## What you are asked to do
Please return the data that follows precisely as written, but without the images.

## Data provided
※ ※ ※
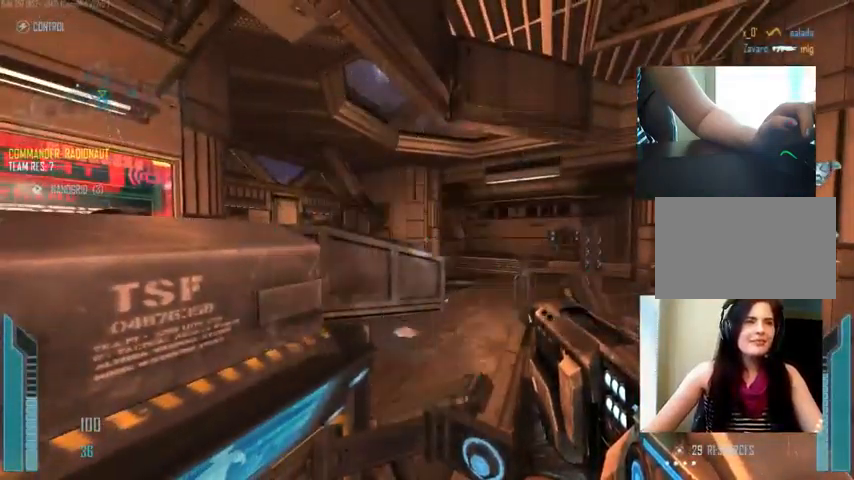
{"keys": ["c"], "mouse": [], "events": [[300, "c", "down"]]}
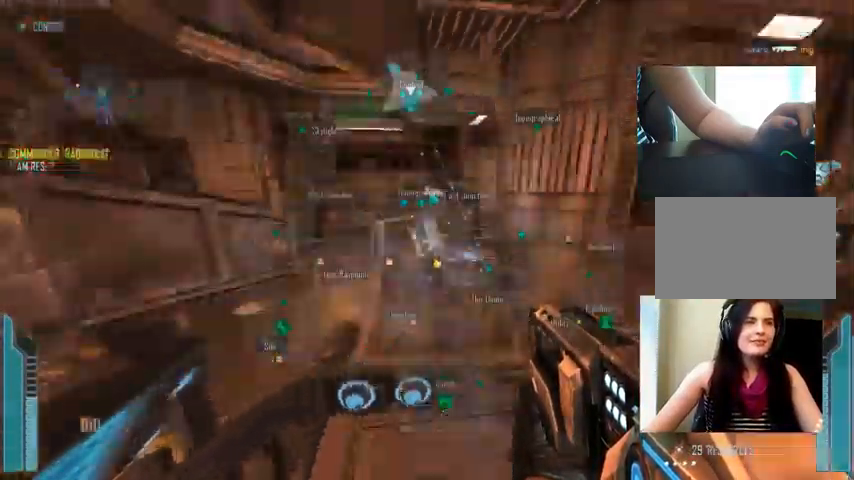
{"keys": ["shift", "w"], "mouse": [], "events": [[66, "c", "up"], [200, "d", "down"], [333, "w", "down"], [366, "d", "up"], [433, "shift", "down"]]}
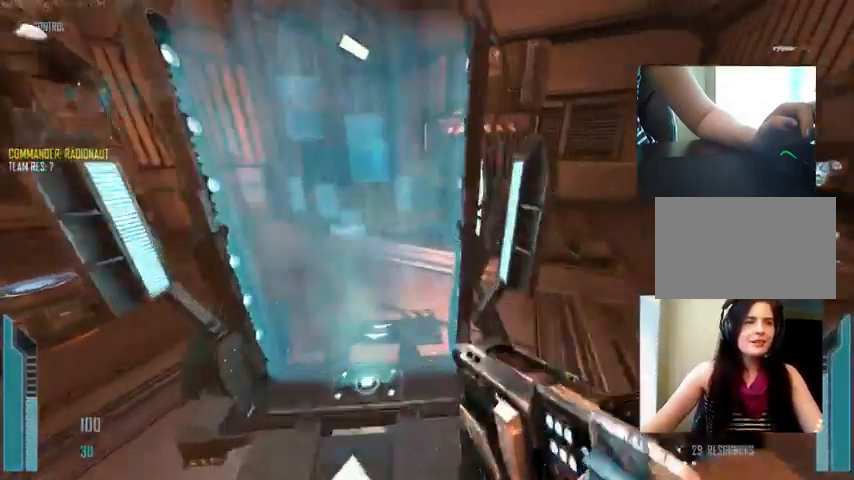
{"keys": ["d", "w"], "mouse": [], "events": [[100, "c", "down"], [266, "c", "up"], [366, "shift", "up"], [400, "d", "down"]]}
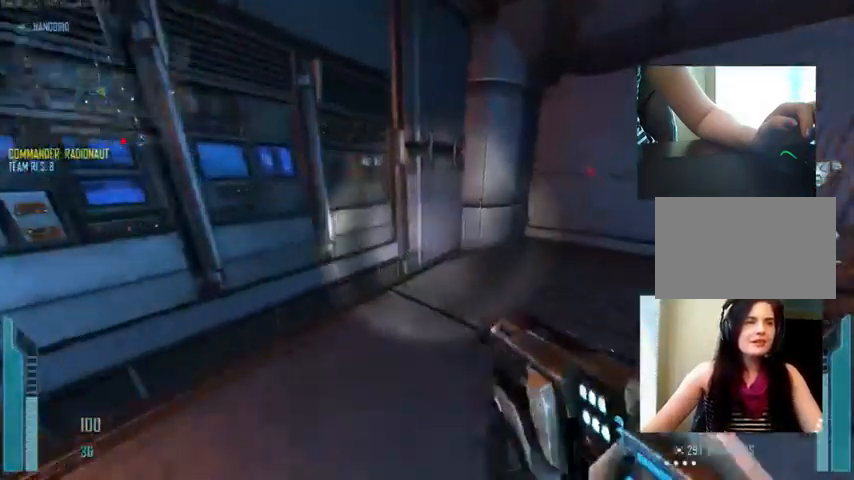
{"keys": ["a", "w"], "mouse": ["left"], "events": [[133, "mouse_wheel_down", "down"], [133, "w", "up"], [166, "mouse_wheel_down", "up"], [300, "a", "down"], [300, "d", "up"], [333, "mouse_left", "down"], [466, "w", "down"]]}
※ ※ ※
## Output for this exercise
{"keys": ["c"], "mouse": [], "events": [[300, "c", "down"]]}
{"keys": ["shift", "w"], "mouse": [], "events": [[66, "c", "up"], [200, "d", "down"], [333, "w", "down"], [366, "d", "up"], [433, "shift", "down"]]}
{"keys": ["d", "w"], "mouse": [], "events": [[100, "c", "down"], [266, "c", "up"], [366, "shift", "up"], [400, "d", "down"]]}
{"keys": ["a", "w"], "mouse": ["left"], "events": [[133, "mouse_wheel_down", "down"], [133, "w", "up"], [166, "mouse_wheel_down", "up"], [300, "a", "down"], [300, "d", "up"], [333, "mouse_left", "down"], [466, "w", "down"]]}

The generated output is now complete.